Under the Dome

Piper fell backward down the stairs, trying instinctively to tuck and roll, not wanting to hit her head on one of those stone risers, knowing they could smash her skull in. Kill her or - worse - leave her a vegetable. She struck on her left shoulder instead, and there was a sudden howl of pain there. Familiar pain. She had dislocated that one playing high school soccer twenty years ago, and damned if she hadn't just done it again.

Her legs flew over her head and she turned a back somersault, wrenching her neck, coming down on her knees and splitting the skin on both. She finally came to rest on her stomach and br**sts. She had tumbled almost all the way to the bottom of the steps. Her cheek was bleeding, her nose was bleeding, her lips were bleeding, her neck hurt, but ah God, her shoulder was the worst, humped up all crooked in a way she remembered well. The last time she'd seen a hump like that, it had been in a red nylon Wildcats jersey. Nevertheless, she struggled to her feet, thanking God she still had the power to command her legs; she could also have been paralyzed.

She'd lost hold of the leash halfway down and Clover jumped at Thibodeau, his teeth snapping at the chest and belly under his shirt, tearing the shirt open, knocking Thibodeau backward, going for the young man's vitals.

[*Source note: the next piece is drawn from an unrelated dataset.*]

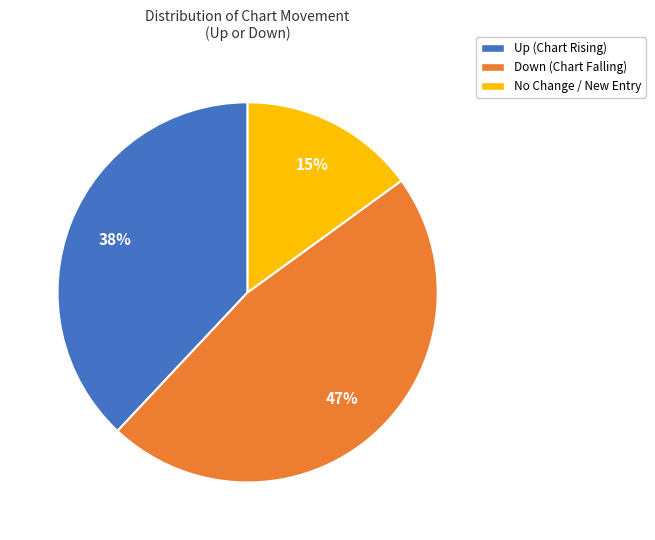

Does any single category account for the majority?

No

'Get him off me!' Carter screamed. Nothing calm about him now. 'He's gonna kill me!'

And yes, Clover was trying. His front paws were planted on Carter's thighs, going up and down as Carter thrashed. He looked like a German shepherd on a bicycle. He shifted his angle of attack and bit deep into Carter's shoulder, eliciting another scream. Then Clover went for the throat. Carter got his hands on the dog's chest just in time to save his windpipe.

'Make him stop!'

Frank reached for the trailing leash. Clover turned and snapped at his fingers. Frank skittered backward, and Clover returned his attention to the man who had pushed his mistress down the steps. His muzzle opened, revealing a double line of shining white teeth, and he drove at Thibodeau's neck. Carter got: his hand up, then shrieked in agony as Clover seized on it and began to shake it like one of his beloved rag toys. Only his rag toys didn't bleed, and Carter's hand did.

Piper came staggering up the steps, holding her left arm across her midriff. Her face was a mask of blood. A tooth clung to the corner of her mouth like a crumb of food.

'GET HIM OFF ME, CHRIST, GET YOUR FUCKIN DOG OFF ME!'

Piper was opening her mouth to tell Clover to stand down when she saw Fred Denton drawing his gun.

'No!' she screamed. 'No, I can make him stop!'

Fred turned to Mel Searles, and pointed at the dog with his free hand. Mel stepped forward and kicked Clover in the haunch. He did it high and hard, as he had once (not so long ago) punted footballs. Clover was whipped sideways, losing his hold onThibodeau's bleeding, shredded hand, where two fingers now pointed in unusual directions, like crooked signposts.

'NO!' Piper screamed again, so loud and so hard the world went gray before her eyes. 'DON'T HURT MY DOG!'

Fred paid no attention. When Peter Randolph burst out through the double doors, his shirttail out, his pants unzipped, the copy of Outdoors he had been reading on the crapper still held in one hand, Fred paid no attention to that, either. He pointed his service automatic at the dog, and fired.

The sound was deafening in the enclosed square. The top of Clover's head lifted off in a spray of blood and bone. He took one step toward his screaming, bleeding mistress - another - then collapsed.

Fred, gun still in hand, strode forward and grabbed Piper by her bad arm. The hump in her shoulder roared a protest. And still she kept her eyes on the corpse of her dog, whom she had raised from a pup.

'You're under arrest, you crazy bitch,' Fred said. He pushed his face - pale, sweaty, the eyes seeming ready to pop right out of their sockets - close enough to hers for her to feel the spray of his spittle. 'Anything you say can and will be used against your crazy ass.'

On the other side of the street, diners were pouring out of Sweetbriar Rose, Barbie among them, still wearing his apron and baseball cap. Julia Shumway arrived first.

She took in the scene, not seeing details so much as a gestalt summation: dead dog; clustered cops; bleeding, screaming woman with one shoulder higher than the other; bald cop - Freddy goddam Denton - shaking her by the arm connected to that shoulder; more blood on the steps, suggesting that Piper had fallen down them. Or had been pushed.

Julia did something she had never done before in her life: reached into her handbag, flipped her wallet open, and climbed the steps, holding it out, yelling 'Press! Press! Press!'

It stopped the shaking, at least.

9

Ten minutes later, in the office that had been Duke Perkins's not so long ago, Carter Thibodeau sat on the sofa under Duke's framed pictures and certificates, with a fresh bandage on his shoulder and paper towels around his hand. Georgia was sitting beside him. Large beads of painsweat stood out on Thibodeau s forehead, but after saying 'I don't think nothin's broken,' he was silent.